Penn football, despite not scoring in the second half, ground out a gritty 21-14 victory over Brown on Saturday to stay perfect in Ivy League play.
The Quakers (5-2, 4-0 Ivy) relied heavily on the star power of junior wide receiver Justin Watson to jump out to a 21-0 lead in the first half. Despite offensive struggles in the second period, however, the Red and Blue were able to hold strong on defense to come away with the Homecoming victory.
“Good teams find a way to win,” Penn coach Ray Priore said. “We’re going to build on this and take some positives away to Princeton.”
Watson had the best game of his standout career thus far, catching 11 passes for 210 yards — the most by any Penn player since 1981 — and scored on a long 67-yard touchdown from senior quarterback Alek Torgersen.
That score – on a perfectly executed deep ball – put the Quakers up 7-0 with 6:53 remaining in the first quarter.
“It was actually [a play] that we just put in this week,” Watson said of his seventh touchdown of the season. “It worked to perfection.”
The Red and Blue scored twice more in the first period, each on lengthy, deliberative drives. Christian Pearson — whose strong sophomore campaign has been largely overshadowed by Watson — reeled in a 17-yard strike from Torgersen to cap a 15-play, 87-yard drive with 9:53 left in the second quarter.
Nine minutes later, in the waning seconds of the half, junior running back Tre Solomon plunged in from a yard out to cap another marathon 16-play, 82-yard possession. Solomon’s seven touchdowns this season are the best of any running back in the Ivy League.
The Red and Blue defense held Brown scoreless in the first half, the third consecutive game in which they have taken a shutout into the break. The Bears produced only 98 yards of total offense over the game’s first 30 minutes — meanwhile, Watson alone racked up 158 receiving yards over that time.
“It’s just how we come out. We’ve chosen to defer on the coin toss so that we start on defense every time,” sophomore defensive back Sam Philippi noted. “We want to set the tone of the game — we don’t want their offense to have any momentum.”
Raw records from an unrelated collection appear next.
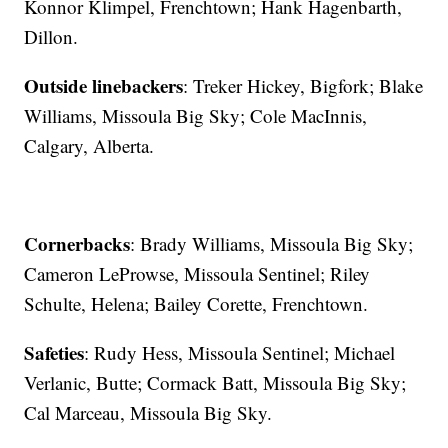
Konnor Klimpel, Frenchtown; Hank Hagenbarth,
Dillon.
Outside linebackers
: Treker Hickey, Bigfork; Blake
Williams, Missoula Big Sky; Cole MacInnis,
Calgary, Alberta.
Cornerbacks
: Brady Williams, Missoula Big Sky;
Cameron LeProwse, Missoula Sentinel; Riley
Schulte, Helena; Bailey Corette, Frenchtown.
Safeties
: Rudy Hess, Missoula Sentinel; Michael
Verlanic, Butte; Cormack Batt, Missoula Big Sky;
Cal Marceau, Missoula Big Sky.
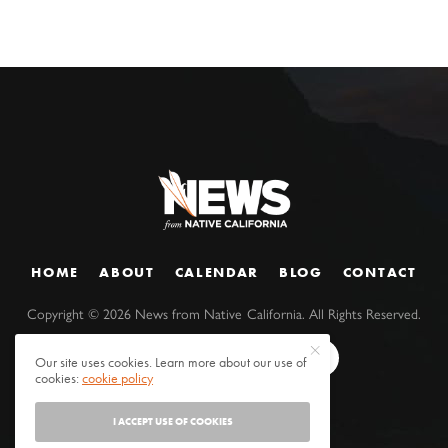
HOME
ABOUT
CALENDAR
BLOG
CONTACT
Copyright ©
2026
News from Native California. All Rights Reserved.
Our site uses cookies. Learn more about our use of
cookies:
cookie policy
I ACCEPT USE OF COOKIES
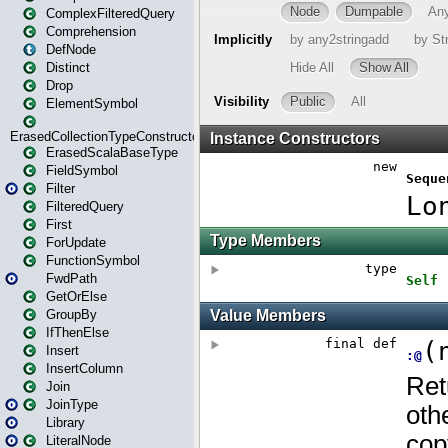
ComplexFilteredQuery
Comprehension
DefNode
Distinct
Drop
ElementSymbol
ErasedCollectionTypeConstructor
ErasedScalaBaseType
FieldSymbol
Filter
FilteredQuery
First
ForUpdate
FunctionSymbol
FwdPath
GetOrElse
GroupBy
IfThenElse
Insert
InsertColumn
Join
JoinType
Library
LiteralNode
In the second half, Penn withstood rushing touchdowns from Johnny Pena and Thomas Linta that brought Brown within one score. The Bears looked to be in position to tie the game late in the fourth quarter, but Philippi picked off a Linta pass in the end zone to seal the win with 1:28 remaining in the game.
“We settled down. We got everybody to play with confidence and poise down the stretch,” Priore said.
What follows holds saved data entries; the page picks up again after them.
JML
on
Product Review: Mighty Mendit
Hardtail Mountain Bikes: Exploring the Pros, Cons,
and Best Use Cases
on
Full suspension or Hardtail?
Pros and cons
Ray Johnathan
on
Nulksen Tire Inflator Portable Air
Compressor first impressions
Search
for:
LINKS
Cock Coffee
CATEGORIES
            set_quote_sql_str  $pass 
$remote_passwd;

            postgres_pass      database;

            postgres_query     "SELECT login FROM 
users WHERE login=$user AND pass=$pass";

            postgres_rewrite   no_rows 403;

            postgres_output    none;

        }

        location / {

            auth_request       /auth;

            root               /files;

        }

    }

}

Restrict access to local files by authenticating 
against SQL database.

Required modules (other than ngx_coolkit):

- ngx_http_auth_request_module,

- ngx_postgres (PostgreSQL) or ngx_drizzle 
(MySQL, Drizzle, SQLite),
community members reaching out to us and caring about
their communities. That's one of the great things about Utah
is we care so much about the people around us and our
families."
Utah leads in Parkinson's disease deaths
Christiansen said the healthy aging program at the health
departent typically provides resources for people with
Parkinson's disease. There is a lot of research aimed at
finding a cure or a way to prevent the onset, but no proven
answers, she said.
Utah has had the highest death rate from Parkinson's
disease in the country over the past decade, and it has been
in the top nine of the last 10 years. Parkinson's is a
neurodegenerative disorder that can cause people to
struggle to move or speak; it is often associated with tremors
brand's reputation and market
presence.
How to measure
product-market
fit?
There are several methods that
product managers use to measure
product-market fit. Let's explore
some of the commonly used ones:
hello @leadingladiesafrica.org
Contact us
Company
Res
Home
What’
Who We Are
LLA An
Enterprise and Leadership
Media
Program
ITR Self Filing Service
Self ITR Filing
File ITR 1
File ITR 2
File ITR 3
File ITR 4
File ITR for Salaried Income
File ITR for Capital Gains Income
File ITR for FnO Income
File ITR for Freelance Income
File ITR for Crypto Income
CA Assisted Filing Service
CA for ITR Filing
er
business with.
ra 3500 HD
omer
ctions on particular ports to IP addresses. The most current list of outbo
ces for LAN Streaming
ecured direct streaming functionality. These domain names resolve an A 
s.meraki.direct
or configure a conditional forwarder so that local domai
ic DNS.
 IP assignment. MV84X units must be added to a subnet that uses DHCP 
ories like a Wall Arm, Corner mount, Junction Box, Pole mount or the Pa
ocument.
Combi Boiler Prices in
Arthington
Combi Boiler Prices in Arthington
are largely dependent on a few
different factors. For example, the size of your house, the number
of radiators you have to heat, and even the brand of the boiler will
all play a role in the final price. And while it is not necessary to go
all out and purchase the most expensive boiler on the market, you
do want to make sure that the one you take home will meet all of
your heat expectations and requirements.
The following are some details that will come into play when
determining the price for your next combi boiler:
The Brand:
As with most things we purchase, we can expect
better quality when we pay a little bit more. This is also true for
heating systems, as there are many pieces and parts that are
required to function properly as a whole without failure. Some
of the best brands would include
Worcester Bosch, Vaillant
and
Both Penn and Brown missed makeable field goals. Bears freshman kicker Dawson Goepferich missed a 34-yarder in the first quarter – which set up the Quakers’ first score – while Penn sophomore Jack Soslow missed a 28-yard kick in the fourth.
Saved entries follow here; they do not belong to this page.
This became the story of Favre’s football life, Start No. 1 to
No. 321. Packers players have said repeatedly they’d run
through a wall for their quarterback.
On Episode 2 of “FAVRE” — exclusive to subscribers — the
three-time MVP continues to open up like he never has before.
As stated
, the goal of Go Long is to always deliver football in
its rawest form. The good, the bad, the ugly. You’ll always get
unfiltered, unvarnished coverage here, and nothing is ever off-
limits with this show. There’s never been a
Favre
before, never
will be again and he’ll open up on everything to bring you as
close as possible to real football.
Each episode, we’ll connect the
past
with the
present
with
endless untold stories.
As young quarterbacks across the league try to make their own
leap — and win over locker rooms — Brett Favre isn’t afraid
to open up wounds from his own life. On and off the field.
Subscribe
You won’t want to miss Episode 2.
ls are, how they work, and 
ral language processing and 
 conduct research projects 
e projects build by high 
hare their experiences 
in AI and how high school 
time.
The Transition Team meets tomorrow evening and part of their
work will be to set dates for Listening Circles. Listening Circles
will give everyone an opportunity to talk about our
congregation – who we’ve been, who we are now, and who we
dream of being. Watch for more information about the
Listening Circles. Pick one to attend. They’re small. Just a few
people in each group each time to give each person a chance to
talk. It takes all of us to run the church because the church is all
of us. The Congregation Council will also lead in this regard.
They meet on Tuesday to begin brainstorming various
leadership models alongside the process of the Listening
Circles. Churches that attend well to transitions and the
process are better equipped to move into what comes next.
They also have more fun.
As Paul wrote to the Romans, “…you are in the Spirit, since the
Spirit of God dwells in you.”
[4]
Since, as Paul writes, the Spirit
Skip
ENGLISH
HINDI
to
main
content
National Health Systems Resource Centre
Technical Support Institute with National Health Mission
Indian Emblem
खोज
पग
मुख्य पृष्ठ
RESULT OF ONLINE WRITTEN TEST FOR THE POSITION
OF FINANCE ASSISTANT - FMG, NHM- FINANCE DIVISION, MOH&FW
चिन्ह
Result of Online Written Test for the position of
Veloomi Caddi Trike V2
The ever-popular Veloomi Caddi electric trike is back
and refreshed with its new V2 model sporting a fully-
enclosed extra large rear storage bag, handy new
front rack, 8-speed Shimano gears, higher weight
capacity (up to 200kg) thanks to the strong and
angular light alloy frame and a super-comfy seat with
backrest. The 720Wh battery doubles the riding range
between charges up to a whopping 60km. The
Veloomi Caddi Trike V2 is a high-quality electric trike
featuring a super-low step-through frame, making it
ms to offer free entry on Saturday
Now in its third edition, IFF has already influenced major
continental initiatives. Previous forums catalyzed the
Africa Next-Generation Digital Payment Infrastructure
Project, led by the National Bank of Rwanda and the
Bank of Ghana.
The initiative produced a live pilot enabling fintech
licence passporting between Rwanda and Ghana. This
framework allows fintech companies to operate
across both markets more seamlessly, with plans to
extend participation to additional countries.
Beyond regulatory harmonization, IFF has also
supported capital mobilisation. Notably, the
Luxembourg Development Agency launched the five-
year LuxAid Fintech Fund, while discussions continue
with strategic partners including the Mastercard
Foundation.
Soslow, usually the kickoff specialist, kicked in place of Jimmy Gammill, Penn’s typical field goal kicker. Gammill is just 1-for-4 on field goal attempts on the season.
“Jimmy has been a little erratic on his field goals,” Priore said. “We went with Jack — Jack’s done a good job during the course of the week. But [field goal kicking] is something we have to fix in a hurry. We have to get those points on the board.”
The Quakers, tied with Harvard atop the Ivy standings, will face tough matchups over the next two weeks as they head to Princeton Saturday before hosting the Crimson in a likely de facto Ivy title game on Nov. 11.